I'd try mindweaver's suggestion, first.

If it doesn't work, try reinstalling Steam, perhaps. However, I don't think it's strictly necessary to move your steamapps out of there, like Ford said. I think doing that would lose you a few settings, while just installing over the top should preserve everything.


----------



## Black Panther (Apr 24, 2013)

Only got the one.


----------



## Nordic (Apr 24, 2013)

I had this last night same problem last night. I finally got tired of it bugging me so I figured I would just ignore it and pressed the close button instead of update. I have not been bugged about the update since.

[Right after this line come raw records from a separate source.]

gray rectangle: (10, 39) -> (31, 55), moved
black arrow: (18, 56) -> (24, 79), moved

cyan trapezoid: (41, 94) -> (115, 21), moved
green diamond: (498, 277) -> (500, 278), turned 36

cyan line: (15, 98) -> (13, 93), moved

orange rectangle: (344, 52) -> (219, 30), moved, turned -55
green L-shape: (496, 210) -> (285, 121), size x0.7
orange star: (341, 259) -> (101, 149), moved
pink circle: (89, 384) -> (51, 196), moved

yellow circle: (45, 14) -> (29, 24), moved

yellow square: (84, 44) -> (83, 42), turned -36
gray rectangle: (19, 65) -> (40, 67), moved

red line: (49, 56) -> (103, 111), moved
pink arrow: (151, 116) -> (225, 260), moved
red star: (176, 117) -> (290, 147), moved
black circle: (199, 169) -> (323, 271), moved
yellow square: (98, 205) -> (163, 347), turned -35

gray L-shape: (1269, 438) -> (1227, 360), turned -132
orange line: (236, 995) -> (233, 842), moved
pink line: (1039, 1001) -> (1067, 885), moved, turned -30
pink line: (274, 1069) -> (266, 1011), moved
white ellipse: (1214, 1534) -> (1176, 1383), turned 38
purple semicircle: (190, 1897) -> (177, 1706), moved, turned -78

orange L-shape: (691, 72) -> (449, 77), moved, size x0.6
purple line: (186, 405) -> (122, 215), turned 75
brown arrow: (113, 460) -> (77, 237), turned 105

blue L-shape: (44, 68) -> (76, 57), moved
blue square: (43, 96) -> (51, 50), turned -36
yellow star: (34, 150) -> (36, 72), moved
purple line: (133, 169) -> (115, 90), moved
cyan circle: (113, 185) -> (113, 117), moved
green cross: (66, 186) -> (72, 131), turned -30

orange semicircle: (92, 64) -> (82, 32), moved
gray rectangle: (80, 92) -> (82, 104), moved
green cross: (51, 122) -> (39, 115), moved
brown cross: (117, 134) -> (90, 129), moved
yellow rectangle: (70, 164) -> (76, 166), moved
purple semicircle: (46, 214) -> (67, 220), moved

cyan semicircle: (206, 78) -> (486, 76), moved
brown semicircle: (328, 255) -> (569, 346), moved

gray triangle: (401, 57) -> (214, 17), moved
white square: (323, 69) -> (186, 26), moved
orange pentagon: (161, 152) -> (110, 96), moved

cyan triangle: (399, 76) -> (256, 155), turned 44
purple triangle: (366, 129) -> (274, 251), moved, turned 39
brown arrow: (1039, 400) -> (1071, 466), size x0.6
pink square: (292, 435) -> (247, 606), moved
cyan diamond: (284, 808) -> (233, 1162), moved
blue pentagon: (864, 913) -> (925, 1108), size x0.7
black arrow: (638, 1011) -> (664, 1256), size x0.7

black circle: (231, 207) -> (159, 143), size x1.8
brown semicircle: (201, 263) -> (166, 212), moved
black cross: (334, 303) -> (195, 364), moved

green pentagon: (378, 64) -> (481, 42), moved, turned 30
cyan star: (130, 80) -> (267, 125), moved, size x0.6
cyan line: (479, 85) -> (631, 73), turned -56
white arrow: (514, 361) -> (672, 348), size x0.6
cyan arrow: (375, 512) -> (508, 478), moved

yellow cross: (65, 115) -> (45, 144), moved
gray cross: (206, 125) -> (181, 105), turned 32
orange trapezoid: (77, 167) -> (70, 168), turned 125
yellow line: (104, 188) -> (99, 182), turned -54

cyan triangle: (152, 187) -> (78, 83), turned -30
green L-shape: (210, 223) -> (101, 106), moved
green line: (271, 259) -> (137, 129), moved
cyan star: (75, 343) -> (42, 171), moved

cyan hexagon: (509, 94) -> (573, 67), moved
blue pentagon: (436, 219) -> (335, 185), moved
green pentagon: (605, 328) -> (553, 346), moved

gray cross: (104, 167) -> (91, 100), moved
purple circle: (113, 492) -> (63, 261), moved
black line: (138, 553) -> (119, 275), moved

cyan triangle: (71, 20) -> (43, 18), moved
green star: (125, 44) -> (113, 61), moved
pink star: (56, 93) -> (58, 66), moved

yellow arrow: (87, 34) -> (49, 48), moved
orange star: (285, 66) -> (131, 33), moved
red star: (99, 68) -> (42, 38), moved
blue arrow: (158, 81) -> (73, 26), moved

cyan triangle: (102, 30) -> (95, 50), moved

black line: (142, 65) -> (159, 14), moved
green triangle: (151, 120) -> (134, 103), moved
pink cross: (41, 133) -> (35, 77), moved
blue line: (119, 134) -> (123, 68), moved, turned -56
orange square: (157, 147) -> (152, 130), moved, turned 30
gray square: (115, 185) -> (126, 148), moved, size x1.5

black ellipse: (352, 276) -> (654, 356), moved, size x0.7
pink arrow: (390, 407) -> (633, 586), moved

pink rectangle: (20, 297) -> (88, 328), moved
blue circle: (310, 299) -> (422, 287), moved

If I really have updated it is still in question.


----------



## fullinfusion (May 3, 2013)

Can you recall any microsoft updates around the time this problem started?

I know MS had a few updates that put windows and other software into an infinite loop 

Do you have steam on one HD and games on another?


----------



## MT Alex (May 3, 2013)

I have a similar problem, Steam is always wanting to apply an April 22 update, one day I updated 3 times to no avail.  Like James, I just quit caring and didn't apply it.  I'm hopeful that when there is a real update things will fix themselves.


----------



## puma99dk| (May 3, 2013)

Black Panter have u tried going into steam settings and change beta to none restart steam let it boot and don't down a beta update and then re-activate beta updates?


----------



## drdeathx (May 3, 2013)

qubit said:


> Try quitting Steam, deleting clientregistry.blob in the install folder and restarting Steam. This seems to fix 95% of Steam problems.



This is the fix. I had the same problem and bingo.


----------



## qubit (May 11, 2013)

BP, this looks like a Steam bug you fell foul of.

I've just downloaded a Steam update and one of the fixes was "Fix client update-loops caused by inconsistent server and proxy-cache states".

Should be sorted now.


----------